Tom: So one of the things that might help Ralph with his routine is this little device here. So either Ralph or yourself can record messages on it to remind him about his routine.

Jan: Sounds good

Tom: So getting up in the morning

Jan: That would really help, that would be absolutely perfect. You don’t realise how important a routine is to people with dementia

Tom: Absolutely

Caroline: Another device we have is a fall detector so if he has a fall in the house and doesn’t respond, it goes through to a call centre. And if there’s no response from him we get a phone call to our mobiles and then we go and investigate.

Jan: The best piece of equipment is the one I have on the top of the stairs. And Ralph has to pass by this beam for it go off. It just won’t go off, if he ever moves into the hall, he just has to break that beam for it to go off. And that’s fantastic because I then have a few minutes to know that I can get up and walk down the stairs and see what it happening down stairs.

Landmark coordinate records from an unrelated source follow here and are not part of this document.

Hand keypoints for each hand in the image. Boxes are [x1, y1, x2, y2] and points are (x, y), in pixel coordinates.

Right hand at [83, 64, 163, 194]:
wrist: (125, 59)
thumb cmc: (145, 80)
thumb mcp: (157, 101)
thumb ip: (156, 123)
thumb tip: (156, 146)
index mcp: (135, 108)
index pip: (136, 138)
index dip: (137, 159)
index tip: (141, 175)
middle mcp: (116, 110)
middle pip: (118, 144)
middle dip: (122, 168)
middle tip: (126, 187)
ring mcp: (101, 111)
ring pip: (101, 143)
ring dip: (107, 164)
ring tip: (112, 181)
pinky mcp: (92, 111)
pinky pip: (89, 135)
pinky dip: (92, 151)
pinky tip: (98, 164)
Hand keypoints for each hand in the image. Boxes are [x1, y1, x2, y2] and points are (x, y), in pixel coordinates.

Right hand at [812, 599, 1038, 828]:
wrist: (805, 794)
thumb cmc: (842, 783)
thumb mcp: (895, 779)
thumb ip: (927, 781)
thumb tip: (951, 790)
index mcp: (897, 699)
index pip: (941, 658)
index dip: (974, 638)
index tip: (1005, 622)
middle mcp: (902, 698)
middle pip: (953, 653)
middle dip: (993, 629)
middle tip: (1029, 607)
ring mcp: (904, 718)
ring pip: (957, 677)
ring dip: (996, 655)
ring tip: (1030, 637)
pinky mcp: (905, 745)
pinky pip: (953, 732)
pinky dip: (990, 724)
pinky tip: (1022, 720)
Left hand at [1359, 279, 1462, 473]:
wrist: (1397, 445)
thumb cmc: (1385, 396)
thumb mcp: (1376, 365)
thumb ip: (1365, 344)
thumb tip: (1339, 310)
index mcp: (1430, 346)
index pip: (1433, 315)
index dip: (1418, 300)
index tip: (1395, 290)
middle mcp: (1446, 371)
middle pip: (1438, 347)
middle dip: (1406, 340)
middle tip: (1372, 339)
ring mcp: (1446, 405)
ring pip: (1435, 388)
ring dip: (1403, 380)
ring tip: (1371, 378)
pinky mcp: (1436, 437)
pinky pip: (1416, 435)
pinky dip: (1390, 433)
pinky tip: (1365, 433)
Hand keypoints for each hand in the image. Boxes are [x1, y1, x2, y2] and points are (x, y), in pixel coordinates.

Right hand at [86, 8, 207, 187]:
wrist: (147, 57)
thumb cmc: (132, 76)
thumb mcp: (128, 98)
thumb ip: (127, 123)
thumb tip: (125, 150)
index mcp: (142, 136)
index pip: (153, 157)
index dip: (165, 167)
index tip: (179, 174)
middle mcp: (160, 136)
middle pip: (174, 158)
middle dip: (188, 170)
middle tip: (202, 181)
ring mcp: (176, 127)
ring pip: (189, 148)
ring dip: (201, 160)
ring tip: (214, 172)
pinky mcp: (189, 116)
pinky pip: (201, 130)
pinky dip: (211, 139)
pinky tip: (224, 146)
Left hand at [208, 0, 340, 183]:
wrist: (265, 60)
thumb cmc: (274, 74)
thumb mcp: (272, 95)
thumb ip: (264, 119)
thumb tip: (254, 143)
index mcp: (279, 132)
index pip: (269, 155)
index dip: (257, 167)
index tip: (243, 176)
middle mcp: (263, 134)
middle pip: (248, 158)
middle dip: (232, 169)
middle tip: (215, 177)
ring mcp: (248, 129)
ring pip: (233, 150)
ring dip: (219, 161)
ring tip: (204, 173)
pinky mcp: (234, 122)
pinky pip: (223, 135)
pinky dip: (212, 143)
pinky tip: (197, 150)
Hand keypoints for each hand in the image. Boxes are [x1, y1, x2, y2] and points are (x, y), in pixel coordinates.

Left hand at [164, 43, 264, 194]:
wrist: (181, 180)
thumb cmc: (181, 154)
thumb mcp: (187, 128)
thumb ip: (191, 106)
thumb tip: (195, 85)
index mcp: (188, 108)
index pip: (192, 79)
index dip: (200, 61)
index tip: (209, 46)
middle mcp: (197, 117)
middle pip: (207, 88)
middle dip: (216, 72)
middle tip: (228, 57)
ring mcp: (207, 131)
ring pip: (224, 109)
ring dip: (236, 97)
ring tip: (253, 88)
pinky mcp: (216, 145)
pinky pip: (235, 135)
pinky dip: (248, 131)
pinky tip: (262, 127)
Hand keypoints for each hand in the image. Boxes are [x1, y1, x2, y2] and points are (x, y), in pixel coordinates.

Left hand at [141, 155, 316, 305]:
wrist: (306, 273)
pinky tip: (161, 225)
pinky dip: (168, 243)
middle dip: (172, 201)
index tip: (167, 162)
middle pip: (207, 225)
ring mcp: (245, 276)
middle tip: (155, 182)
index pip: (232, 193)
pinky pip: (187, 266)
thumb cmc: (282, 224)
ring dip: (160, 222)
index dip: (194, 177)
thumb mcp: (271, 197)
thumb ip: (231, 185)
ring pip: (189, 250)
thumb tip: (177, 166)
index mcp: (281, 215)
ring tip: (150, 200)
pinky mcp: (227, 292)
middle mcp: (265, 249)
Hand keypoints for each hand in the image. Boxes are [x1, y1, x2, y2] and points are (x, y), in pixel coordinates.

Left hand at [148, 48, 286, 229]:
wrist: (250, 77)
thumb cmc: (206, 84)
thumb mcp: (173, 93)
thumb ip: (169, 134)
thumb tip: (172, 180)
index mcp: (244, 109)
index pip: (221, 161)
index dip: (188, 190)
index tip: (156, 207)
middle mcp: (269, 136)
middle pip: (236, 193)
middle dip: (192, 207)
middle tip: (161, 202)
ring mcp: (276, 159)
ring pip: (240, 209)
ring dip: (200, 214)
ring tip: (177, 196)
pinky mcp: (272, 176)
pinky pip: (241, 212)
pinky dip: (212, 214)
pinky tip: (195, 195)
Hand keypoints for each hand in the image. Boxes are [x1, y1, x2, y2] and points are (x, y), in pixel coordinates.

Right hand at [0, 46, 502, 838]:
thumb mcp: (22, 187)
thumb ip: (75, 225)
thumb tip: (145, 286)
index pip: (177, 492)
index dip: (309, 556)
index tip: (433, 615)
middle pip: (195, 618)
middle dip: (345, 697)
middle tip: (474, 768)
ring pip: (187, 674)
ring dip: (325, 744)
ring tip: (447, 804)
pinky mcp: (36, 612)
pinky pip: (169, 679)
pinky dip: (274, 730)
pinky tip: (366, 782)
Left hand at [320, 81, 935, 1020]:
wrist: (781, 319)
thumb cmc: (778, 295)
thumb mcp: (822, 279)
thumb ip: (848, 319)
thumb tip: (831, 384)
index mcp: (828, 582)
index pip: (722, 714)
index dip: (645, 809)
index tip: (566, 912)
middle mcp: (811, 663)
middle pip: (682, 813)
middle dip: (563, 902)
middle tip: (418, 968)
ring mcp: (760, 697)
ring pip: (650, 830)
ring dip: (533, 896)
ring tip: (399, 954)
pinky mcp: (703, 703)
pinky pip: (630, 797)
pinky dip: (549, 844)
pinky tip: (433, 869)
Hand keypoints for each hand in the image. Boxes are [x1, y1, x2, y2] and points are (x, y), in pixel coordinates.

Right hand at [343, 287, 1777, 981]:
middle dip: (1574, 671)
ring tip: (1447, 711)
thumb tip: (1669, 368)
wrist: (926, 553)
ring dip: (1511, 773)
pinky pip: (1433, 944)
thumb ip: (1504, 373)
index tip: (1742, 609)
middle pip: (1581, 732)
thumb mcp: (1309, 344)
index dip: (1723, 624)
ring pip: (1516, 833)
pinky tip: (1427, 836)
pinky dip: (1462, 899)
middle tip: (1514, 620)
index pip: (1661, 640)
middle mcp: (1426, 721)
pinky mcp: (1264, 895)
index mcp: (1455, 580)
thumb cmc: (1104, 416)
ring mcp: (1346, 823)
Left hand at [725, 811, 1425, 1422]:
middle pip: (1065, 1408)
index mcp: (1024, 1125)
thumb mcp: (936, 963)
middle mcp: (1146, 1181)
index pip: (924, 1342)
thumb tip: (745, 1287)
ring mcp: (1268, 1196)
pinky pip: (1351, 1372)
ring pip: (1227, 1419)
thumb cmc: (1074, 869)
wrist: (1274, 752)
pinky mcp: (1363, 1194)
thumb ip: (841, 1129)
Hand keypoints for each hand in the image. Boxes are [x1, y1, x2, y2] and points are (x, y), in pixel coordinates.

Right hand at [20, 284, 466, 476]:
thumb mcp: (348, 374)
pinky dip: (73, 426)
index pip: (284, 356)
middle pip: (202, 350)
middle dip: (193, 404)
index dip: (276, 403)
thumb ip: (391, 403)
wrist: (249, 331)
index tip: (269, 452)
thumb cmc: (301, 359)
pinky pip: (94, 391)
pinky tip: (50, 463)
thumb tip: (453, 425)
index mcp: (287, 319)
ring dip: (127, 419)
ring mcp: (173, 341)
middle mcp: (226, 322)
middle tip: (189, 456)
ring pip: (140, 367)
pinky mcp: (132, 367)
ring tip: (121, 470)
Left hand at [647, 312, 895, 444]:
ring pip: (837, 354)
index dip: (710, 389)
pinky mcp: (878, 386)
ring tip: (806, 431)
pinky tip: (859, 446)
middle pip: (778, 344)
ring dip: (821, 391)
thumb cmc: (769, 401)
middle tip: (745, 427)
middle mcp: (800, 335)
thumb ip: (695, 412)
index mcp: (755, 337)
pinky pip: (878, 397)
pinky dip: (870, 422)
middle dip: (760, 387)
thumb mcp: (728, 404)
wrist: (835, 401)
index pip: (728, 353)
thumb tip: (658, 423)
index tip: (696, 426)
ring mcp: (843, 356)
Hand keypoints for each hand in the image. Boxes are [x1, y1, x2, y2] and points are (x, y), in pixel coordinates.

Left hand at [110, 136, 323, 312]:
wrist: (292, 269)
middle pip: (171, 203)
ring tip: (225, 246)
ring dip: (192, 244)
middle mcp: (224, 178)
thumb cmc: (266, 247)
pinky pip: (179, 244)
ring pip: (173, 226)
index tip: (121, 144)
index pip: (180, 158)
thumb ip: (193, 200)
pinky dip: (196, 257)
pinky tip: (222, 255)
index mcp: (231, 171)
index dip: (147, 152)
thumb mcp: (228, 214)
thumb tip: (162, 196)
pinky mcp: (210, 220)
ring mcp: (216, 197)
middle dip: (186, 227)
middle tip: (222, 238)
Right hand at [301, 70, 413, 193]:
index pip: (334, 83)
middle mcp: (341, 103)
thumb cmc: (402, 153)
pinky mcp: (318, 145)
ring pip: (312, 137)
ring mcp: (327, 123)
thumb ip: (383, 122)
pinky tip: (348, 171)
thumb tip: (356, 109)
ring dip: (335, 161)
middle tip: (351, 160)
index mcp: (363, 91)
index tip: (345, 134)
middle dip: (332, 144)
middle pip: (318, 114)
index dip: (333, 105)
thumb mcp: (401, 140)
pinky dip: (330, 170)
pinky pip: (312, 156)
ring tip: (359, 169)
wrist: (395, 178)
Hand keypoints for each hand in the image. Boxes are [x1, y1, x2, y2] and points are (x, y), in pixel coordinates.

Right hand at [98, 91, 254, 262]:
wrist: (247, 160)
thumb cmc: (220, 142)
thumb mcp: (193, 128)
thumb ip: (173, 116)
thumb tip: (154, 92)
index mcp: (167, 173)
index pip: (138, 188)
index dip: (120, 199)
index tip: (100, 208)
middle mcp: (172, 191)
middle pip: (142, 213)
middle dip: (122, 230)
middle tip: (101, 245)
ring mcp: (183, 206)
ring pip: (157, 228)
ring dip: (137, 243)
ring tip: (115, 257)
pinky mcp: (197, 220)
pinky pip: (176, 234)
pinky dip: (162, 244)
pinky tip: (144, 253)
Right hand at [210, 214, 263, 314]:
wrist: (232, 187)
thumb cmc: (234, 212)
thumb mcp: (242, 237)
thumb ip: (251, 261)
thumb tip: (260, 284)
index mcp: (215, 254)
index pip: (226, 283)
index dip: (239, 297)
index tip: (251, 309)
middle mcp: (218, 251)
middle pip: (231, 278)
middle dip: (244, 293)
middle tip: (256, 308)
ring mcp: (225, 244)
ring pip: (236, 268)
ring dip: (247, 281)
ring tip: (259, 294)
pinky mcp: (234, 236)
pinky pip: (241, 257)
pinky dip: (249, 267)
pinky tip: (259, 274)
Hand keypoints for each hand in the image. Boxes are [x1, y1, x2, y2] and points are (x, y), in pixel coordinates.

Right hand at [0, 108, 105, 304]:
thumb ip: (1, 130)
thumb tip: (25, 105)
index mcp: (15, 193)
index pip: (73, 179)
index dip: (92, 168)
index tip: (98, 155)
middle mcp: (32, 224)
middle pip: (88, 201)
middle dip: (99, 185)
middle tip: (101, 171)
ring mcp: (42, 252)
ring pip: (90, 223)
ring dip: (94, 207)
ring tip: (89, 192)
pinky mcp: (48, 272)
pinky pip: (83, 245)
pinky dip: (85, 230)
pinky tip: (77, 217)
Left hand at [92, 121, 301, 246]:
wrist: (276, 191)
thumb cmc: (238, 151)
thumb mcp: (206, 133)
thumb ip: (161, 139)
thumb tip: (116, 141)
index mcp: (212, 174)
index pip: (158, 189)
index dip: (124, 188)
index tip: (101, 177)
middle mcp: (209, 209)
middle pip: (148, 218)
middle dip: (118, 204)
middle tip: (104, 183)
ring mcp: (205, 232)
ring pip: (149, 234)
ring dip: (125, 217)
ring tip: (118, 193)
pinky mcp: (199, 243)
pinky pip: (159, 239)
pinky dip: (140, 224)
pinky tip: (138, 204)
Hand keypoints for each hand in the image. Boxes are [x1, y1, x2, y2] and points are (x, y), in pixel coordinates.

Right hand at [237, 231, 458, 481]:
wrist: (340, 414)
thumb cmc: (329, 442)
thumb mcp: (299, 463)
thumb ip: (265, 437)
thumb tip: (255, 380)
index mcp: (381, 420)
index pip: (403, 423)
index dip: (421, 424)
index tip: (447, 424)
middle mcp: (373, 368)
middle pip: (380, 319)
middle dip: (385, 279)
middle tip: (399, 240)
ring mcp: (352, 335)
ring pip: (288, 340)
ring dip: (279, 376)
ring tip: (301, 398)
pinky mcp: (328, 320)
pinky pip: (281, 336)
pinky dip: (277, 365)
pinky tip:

Yan: The technology improves my way of living. It makes my life much easier and have my own independence.

Caroline: The team that looked after him were actually really helpful in putting all the equipment in. They came in. Put the sensors on the doors and showed us how to work everything so it’s been really easy from that point of view.

Jan: And I find, I feel very different in the evenings now. I can relax properly. I’m not thinking, oh the lights gone on, what’s going on? Where’s he gone now? Has he gone downstairs? Has he left the fridge open? Has he left the freezer open? With this, I know where he is going and it’s brilliant. And I would recommend it to anybody because it gives me peace of mind and is very important to me.

Caroline: The message that we need to get across is that there are things that help people stay safe and independent in their own home. And it’s actually knowing who to ask for help and it’s just about finding out who to speak to and to find out where you can get the help from.         

Visual and hearing impairments

For people with visual and/or hearing impairments there are other aids that can help. People who might benefit from these can be assessed by someone from our sight or hearing impairment teams.